После того, как классическая архитектура как будто нашла предельное выражение для стены и ее расчленения, для колонны и балок, для опоры и тяжести, наступил момент, когда все ее открытия стали ощущаться, как принуждение, как нечто косное и безжизненное. Подвергается изменению не та или другая частность, но самый принцип. Невозможно — так гласило новое credo — воздвигать готовое и окончательное: жизненность и красота архитектуры заключается в незавершенности ее сооружений, в том, что они, будучи вечно становящимся, предстают зрителю во все новых образах.
Простые и рациональные формы ренессанса разрушены не ребяческой потребностью в игре, забавляющейся всевозможными перемещениями и перетасовкой, но волей сломить ограниченность в себе замкнутой формы. Часто можно услышать утверждение: у старых форм был отнят смысл, и они подверглись произвольной переделке «ради голого эффекта». Этот произвол преследовал однако совершенно определенную цель: благодаря обесценению ясной вещественной формы возникает иллюзия таинственного общего движения. И хотя старый смысл форм улетучился, от этого вовсе не получилась бессмыслица. Но идея архитектонической жизни, одушевляющей дрезденский Цвингер, едва ли может быть выражена теми же словами, какими мы выражаем идею постройки Браманте. Попытаемся пролить свет на взаимоотношение с помощью аналогии: неуловимый поток энергии в барокко относится к получившей определенное выражение энергии ренессанса, как освещение Рембрандта к освещению Лионардо: если последний моделирует в отчетливо ясных формах, то у первого свет скользит по картине таинственными массами.
Иными словами: классическая ясность означает изображение в окончательных, неподвижно-пребывающих формах, барочная неясность рисует форму, как нечто меняющееся, становящееся. С этой точки зрения можно рассматривать всякое преобразование классической формы через умножение ее составных частей, всякое искажение старой формы мнимо бессмысленными комбинациями. Абсолютная ясность предполагает окаменение образа, которого принципиально избегал барокко как ненатуральности.
Пересечения всегда существовали в архитектуре.

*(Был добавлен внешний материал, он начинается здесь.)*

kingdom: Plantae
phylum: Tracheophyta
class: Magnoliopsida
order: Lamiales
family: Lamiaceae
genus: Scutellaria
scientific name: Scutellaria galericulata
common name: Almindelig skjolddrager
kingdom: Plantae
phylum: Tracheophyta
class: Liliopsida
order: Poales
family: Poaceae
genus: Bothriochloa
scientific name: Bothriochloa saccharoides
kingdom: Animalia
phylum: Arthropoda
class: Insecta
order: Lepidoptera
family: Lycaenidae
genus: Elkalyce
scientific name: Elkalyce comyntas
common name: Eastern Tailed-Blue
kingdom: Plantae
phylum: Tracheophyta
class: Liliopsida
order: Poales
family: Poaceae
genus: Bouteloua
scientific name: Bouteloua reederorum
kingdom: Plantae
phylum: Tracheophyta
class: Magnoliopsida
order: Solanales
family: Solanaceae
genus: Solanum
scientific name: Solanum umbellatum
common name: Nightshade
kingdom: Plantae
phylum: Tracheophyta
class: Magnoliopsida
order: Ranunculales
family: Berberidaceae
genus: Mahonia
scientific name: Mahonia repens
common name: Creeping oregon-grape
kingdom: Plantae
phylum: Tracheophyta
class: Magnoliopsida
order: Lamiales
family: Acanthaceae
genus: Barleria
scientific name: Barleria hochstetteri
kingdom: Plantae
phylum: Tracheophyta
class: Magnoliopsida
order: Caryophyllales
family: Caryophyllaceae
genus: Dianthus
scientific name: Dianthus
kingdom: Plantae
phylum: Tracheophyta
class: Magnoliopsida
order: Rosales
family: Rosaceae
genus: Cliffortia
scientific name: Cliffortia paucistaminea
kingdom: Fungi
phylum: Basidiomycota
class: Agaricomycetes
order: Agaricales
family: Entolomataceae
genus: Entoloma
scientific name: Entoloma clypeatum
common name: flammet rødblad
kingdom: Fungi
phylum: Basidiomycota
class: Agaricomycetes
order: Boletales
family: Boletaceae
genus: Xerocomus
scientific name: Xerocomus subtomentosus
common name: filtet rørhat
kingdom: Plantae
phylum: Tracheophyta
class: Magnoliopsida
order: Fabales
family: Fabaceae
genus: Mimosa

Но большая разница, ощущаются ли они как несущественный побочный результат композиции, или же на них падает декоративное ударение.
Барокко любит пересечение. Он не только видит форму перед формой, заслоняющий предмет перед заслоненным, но также наслаждается получающейся из пересечения новой конфигурацией. Поэтому не только зрителю предоставляется полная свобода создавать такие пересечения произвольным выбором наблюдательного пункта: они необходимо содержатся в самом архитектоническом плане.
Всякое пересечение есть затемнение открывающейся взору формы. Хоры, пересеченные колоннами или столбами, разумеется, менее ясны, чем хоры, целиком открытые взору. Но если находящийся в таком пересеченном пространстве зритель — можно назвать в качестве примера венскую придворную библиотеку или монастырскую церковь Андеха в Аммерзе — чувствует потребность постоянно менять место, то эта потребность объясняется не желанием отчетливее воспринять очертания заслоненной формы — они всюду настолько ясны, что не причиняют глазу беспокойства, — зритель перемещается скорее оттого, что пересечения создают все новые картины. Цель не может заключаться в полном раскрытии заслоненной формы — к этому вовсе и не стремятся, — она состоит в возможно более разностороннем восприятии потенциально наличных аспектов. Но эта задача не разрешима до конца.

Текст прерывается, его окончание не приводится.